Mr. Speaker, we have already gone through quite a few of the details of this technical bill and I think most people watching, unless they are in the banking business or are dealing in the buying and selling of depository bills and notes and so on, are going to find this a dry and dusty debate.
I want to point out one thing about this bill that makes me a reluctant convert to agree to it. I do not claim any expertise, but the contents look pretty straightforward. They remove the requirements for actual physical transactions under the depository notes and bills. In other words, we can go electronic as we are heading into the 21st century and all that.
The number of this bill is S-9. S stands for Senate, Senate-9. There are other words that start with S that could also perhaps describe the Senate.
The reason I am not totally happy with this bill is that it originated in the Senate. The Senate has this privilege, but it is interesting that increasingly the government chooses to use the Senate to start the debate on these bills. It is happy to do so because the official opposition is not present in the Senate.
The Senate is filled with good, loyal, elderly statesmen, shall we say, who thrive on protocol, alcohol and geritol and are able in their collective wisdom to give so-called sober second thought. The problem is that this bill is not going there for sober second thought. It went there for the semi-sober first look.

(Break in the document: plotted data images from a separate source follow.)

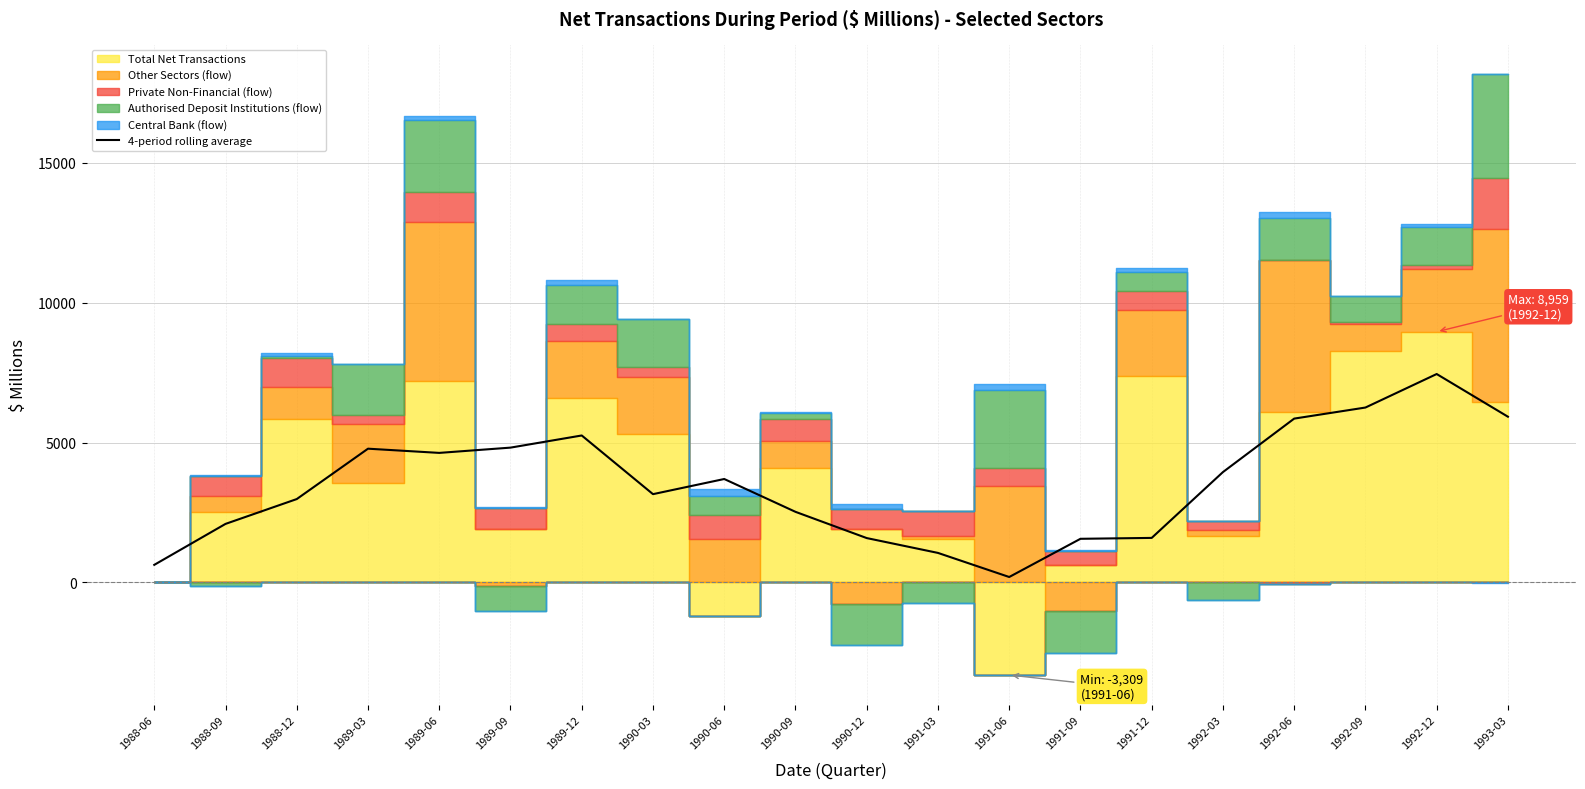

The value at 1992-12 is 12262.1. True or false?

False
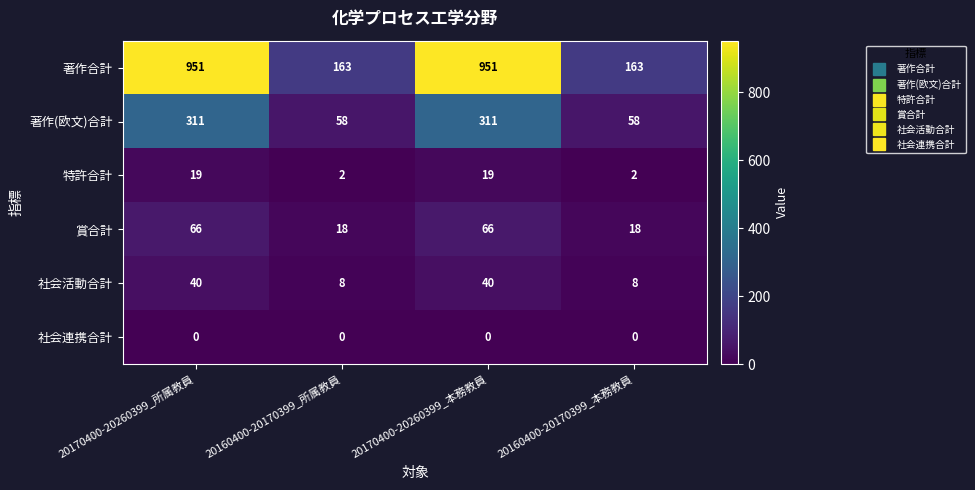

Rank the series by their maximum value, from highest to lowest.

著作合計, 著作(欧文)合計, 賞合計, 社会活動合計, 特許合計, 社会連携合計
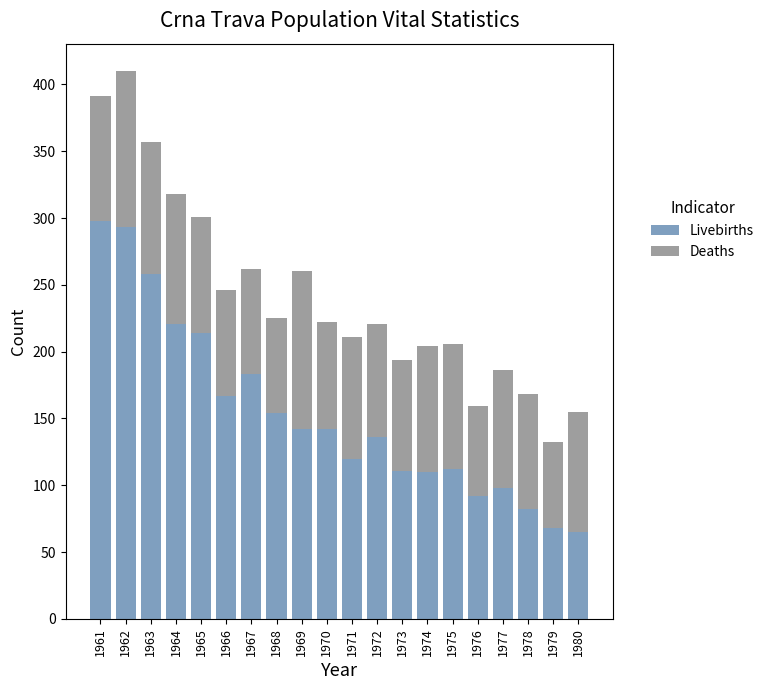

At which category is the sum across all series the highest?

1962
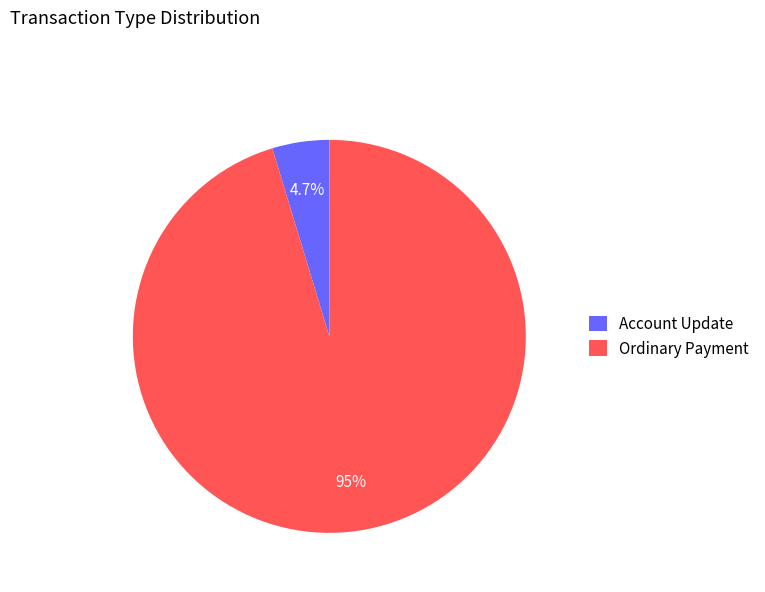

Count the number of slices in the pie.

2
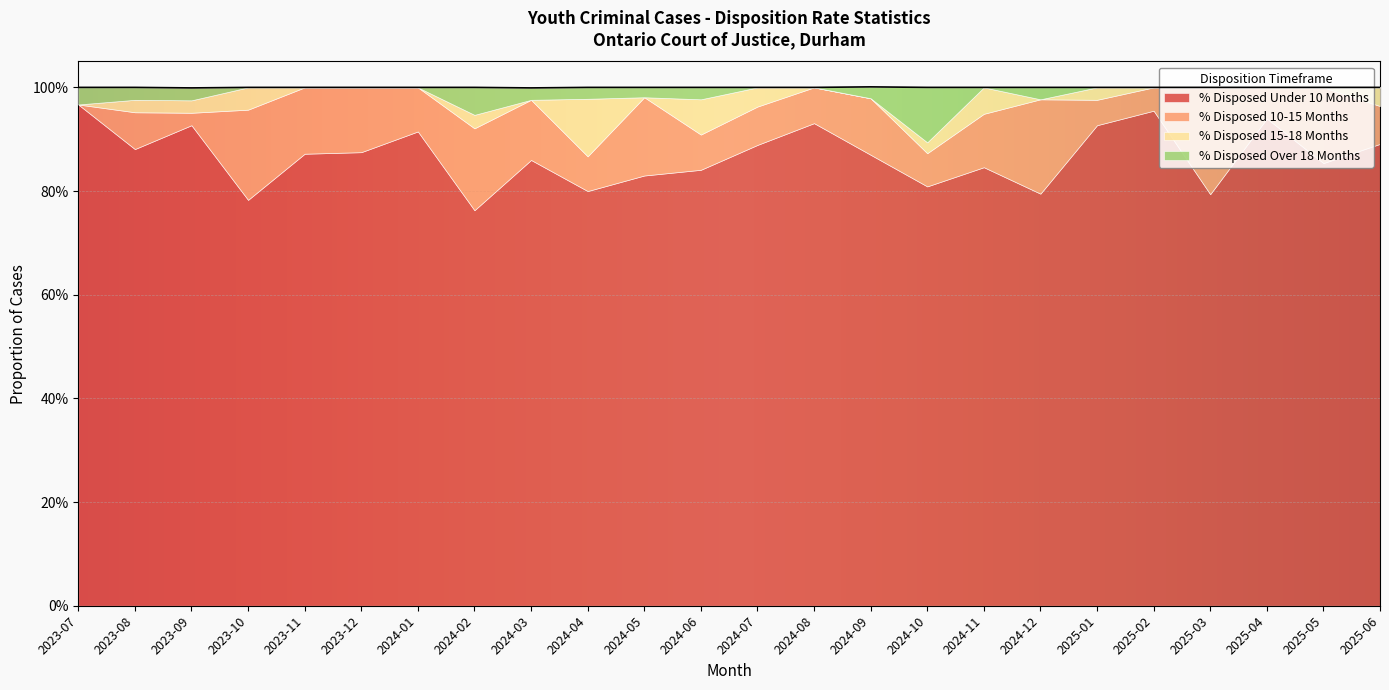

Where is the first local maximum for % Disposed 15-18 Months?

2023-10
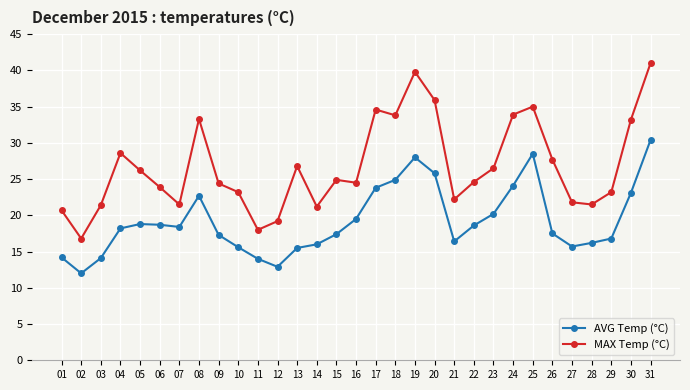

Where is AVG Temp (°C) nearest to the value 21?

23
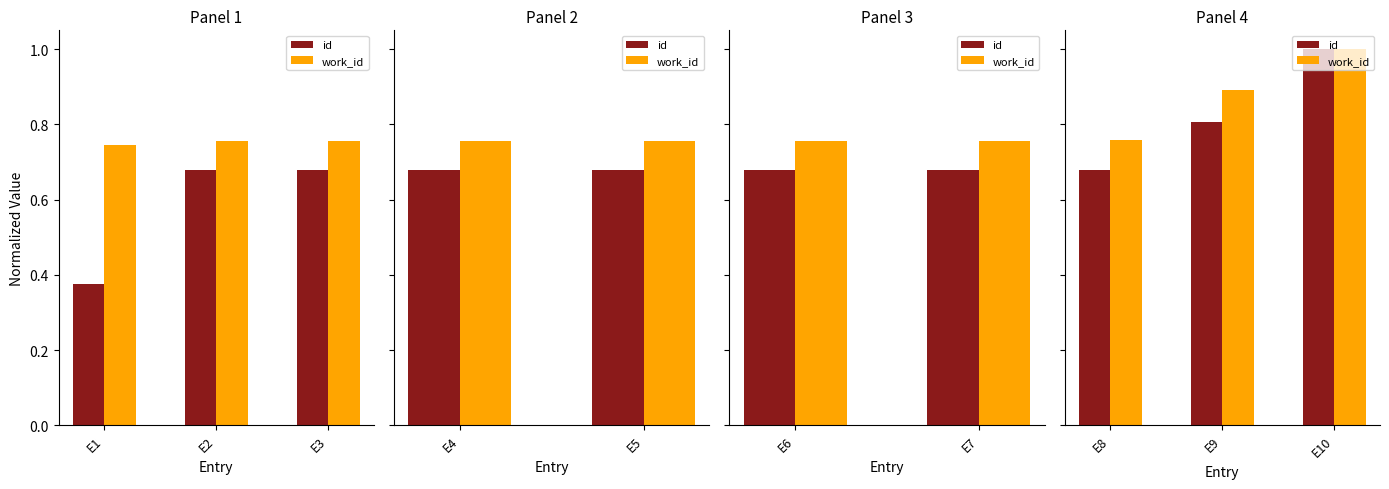

Are the bars horizontal?

No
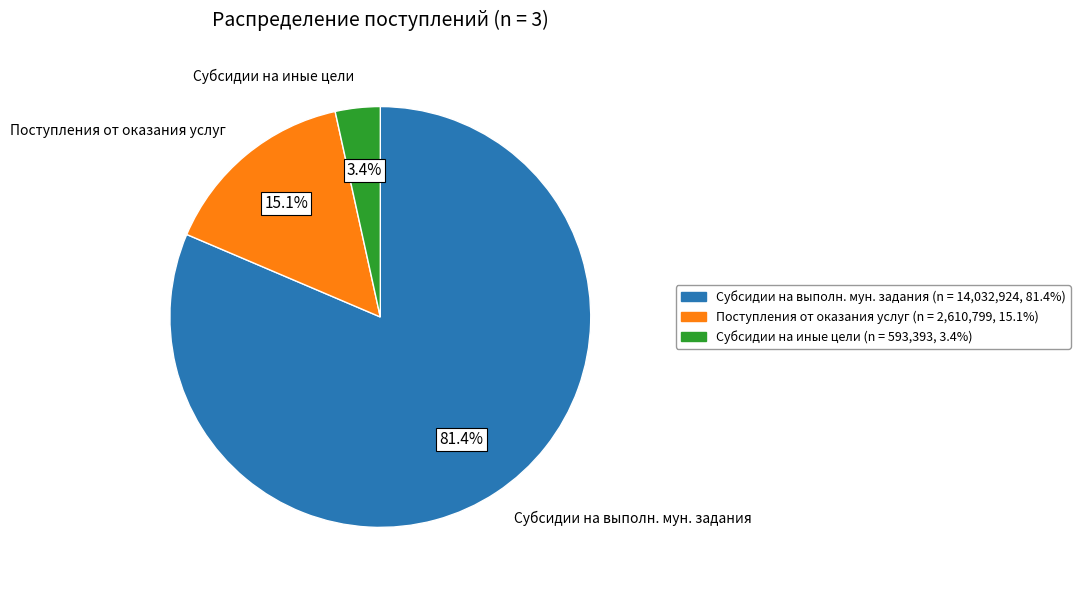

Is there any slice that represents more than half of the pie?

Yes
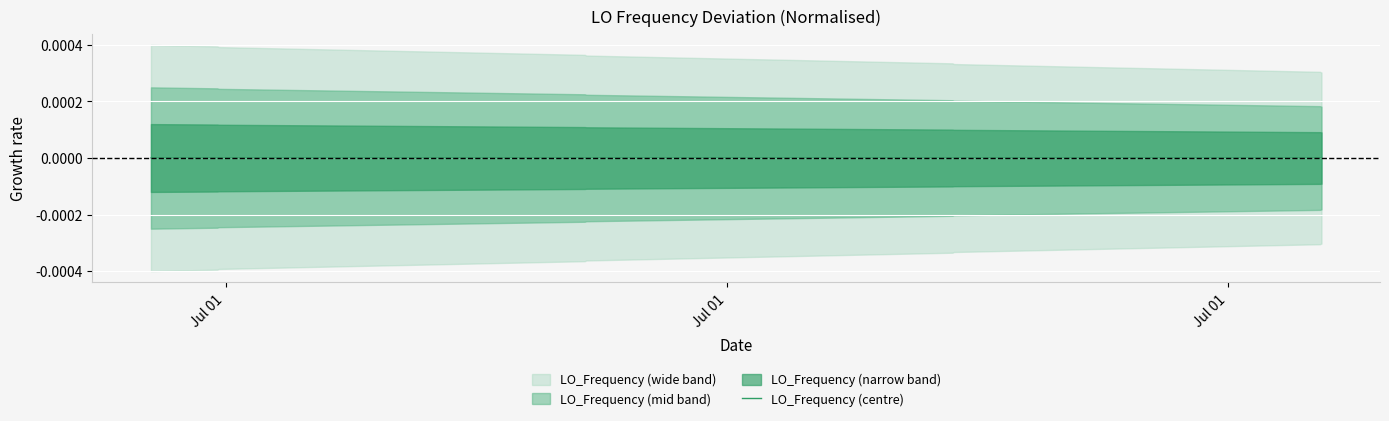

How many positive values are there?

18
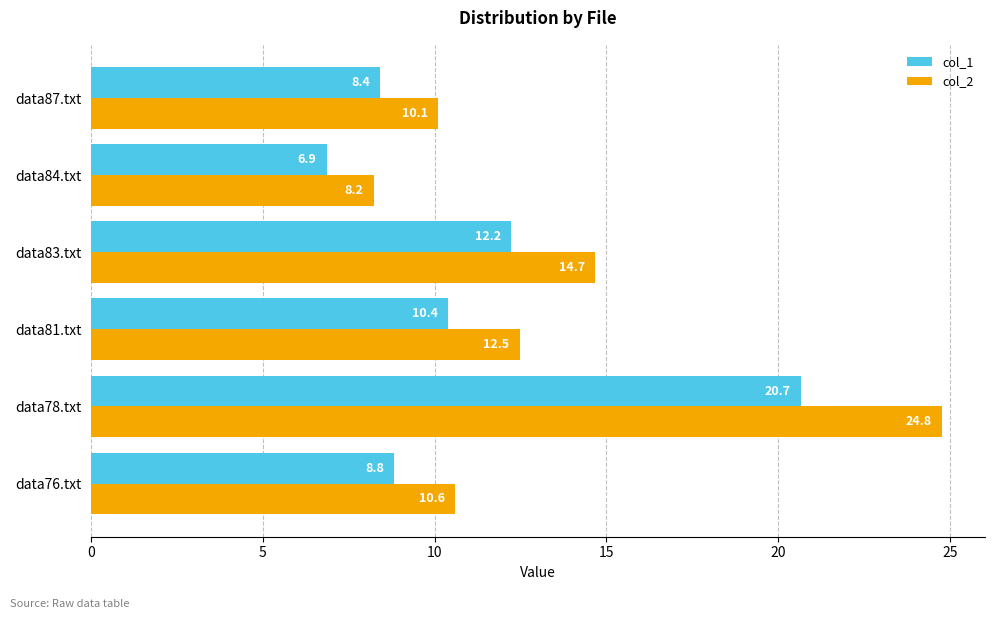

What is the difference between the maximum and minimum values in the col_2 series?

16.6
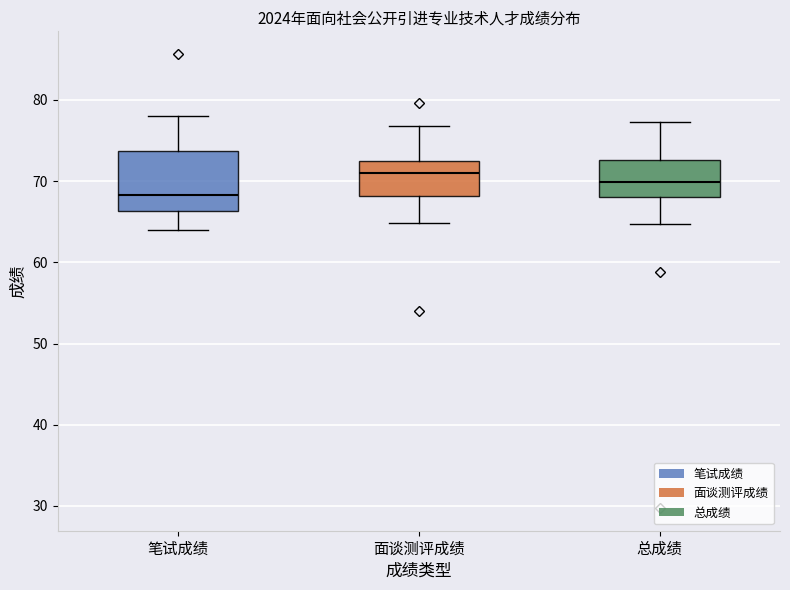

Where is the upper edge of the box for 笔试成绩 on the y-axis? The values are not printed on the chart, so give them approximately, as read against the axis.

74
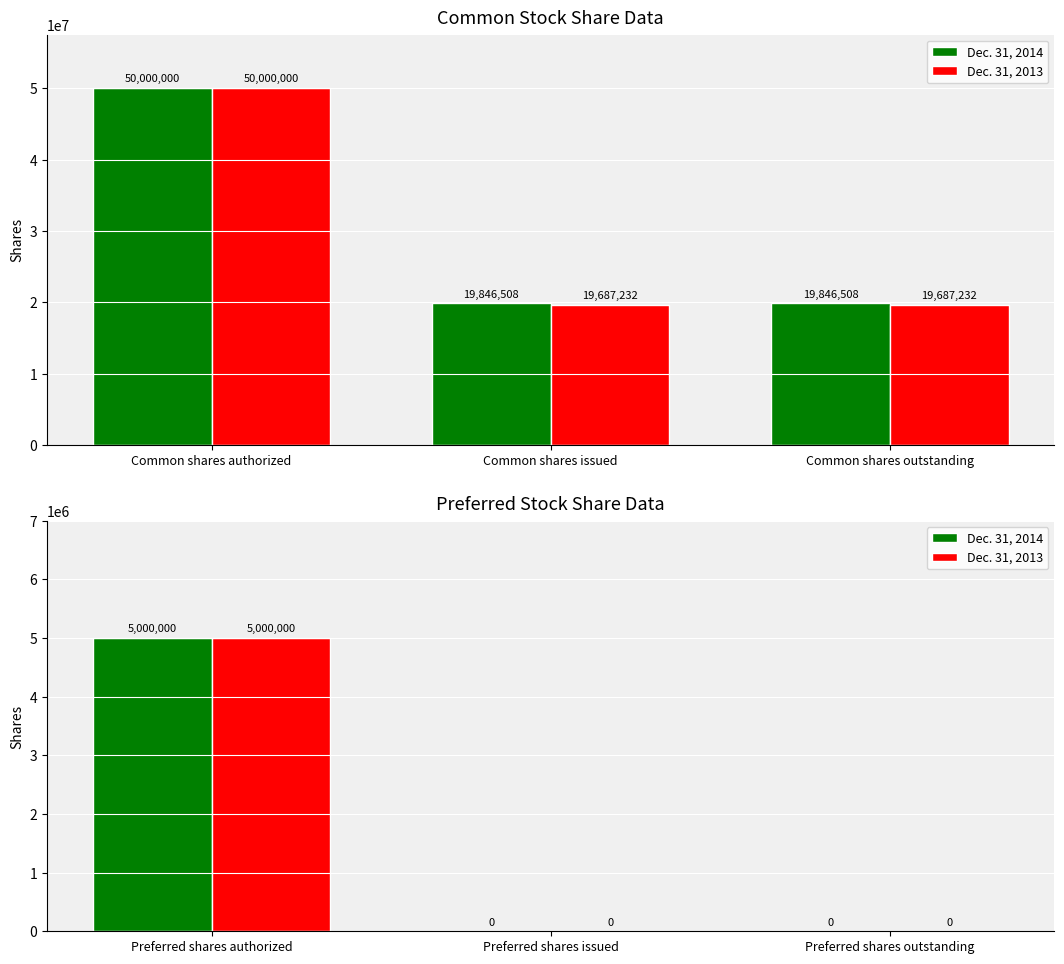

List the series in order of their peak value, lowest first.

Dec. 31, 2014, Dec. 31, 2013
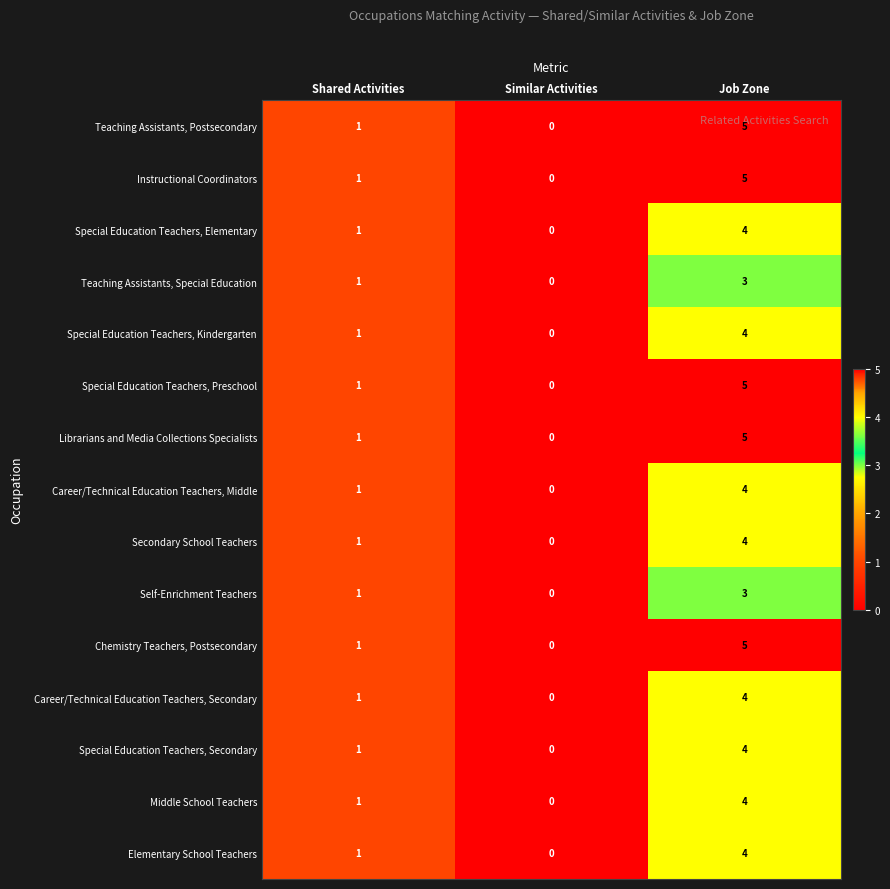

What is the difference between the maximum and minimum values in the Elementary School Teachers series?

4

The difficulty that many of us in the House of Commons have with that, all of us on the opposition side, is that commonly bills should originate in the House of Commons. They should go through first and second reading. They should go to committee. They should come back. They should go through the report stage. They should suffer through the amendments. They should endure the slings and arrows of the opposition.
They should go through the close scrutiny this place provides over a course of weeks usually and then having done all of that, they should then go through the Senate. It should not be that type of Senate, but be that as it may, we are stuck with it for now. Then they should go to the Senate. The Senate should give bills that sober second look and then, having done that, they should go for royal assent and away we go. That is normally the way bills go.
This bill originated in the Senate where there is no opposition. The official opposition is not present in the Senate. It goes through whatever machinations go on through there. I do not even know how the system works in that other place. Then it comes here and we are sort of supposed to rubber stamp it. That is what bothers me about this bill.
We are now up to S-9. I do not think we had nine in the entire last parliament and now we are up to nine bills already originating from the Senate. The Senate gets the first crack at it. It gets the first amendments. It does the hearings. It does whatever it is going to do to it all without the official opposition. At the end of it, it is just handed to us and we are expected to get out the rubber stamp, flop the approved sign on it, off to the GG it goes and Bob's your uncle.
Unfortunately we are not able to do that in that proper order. That is why this bill is less ideal than it could be. The government should bring legislation into the House of Commons. That is the proper way to do it. It should be dealt with by all parties in this place because this is a representative place of the Canadian mosaic. This represents people who support the government, people who oppose the government, a diverse group of ideas. No one has the monopoly on the truth, but at least you get a little exchange of ideas here. It goes to committee, the same thing, and so on.
But when it originates in the Senate, the process is wrong. It is skewed. It is wrong. The other place gets legitimacy that it does not deserve. Although I will vote in favour of this bill because the contents seem in order and I believe it will help to modernize our banking industry, the process is wrong. It is flawed.
In that sense the government is thumbing its nose at Canadians, saying it does not matter that we voted in members of the government, members of the opposition. We are just going to bypass that process and go directly to the Senate. Do not pass go. Do not collect $200. Just live with it. That should get them a go to jail card. The big halt should be put on it right there because the process is flawed.
I wanted to talk about the number of the bill, Bill S-9. Every time the government starts a bill in the Senate I will speak against it for that reason alone. That place does not deserve to have the first crack at it. It deserves to be here with us who are elected and not with those who are appointed.
I will support the bill, but I will oppose where it originated.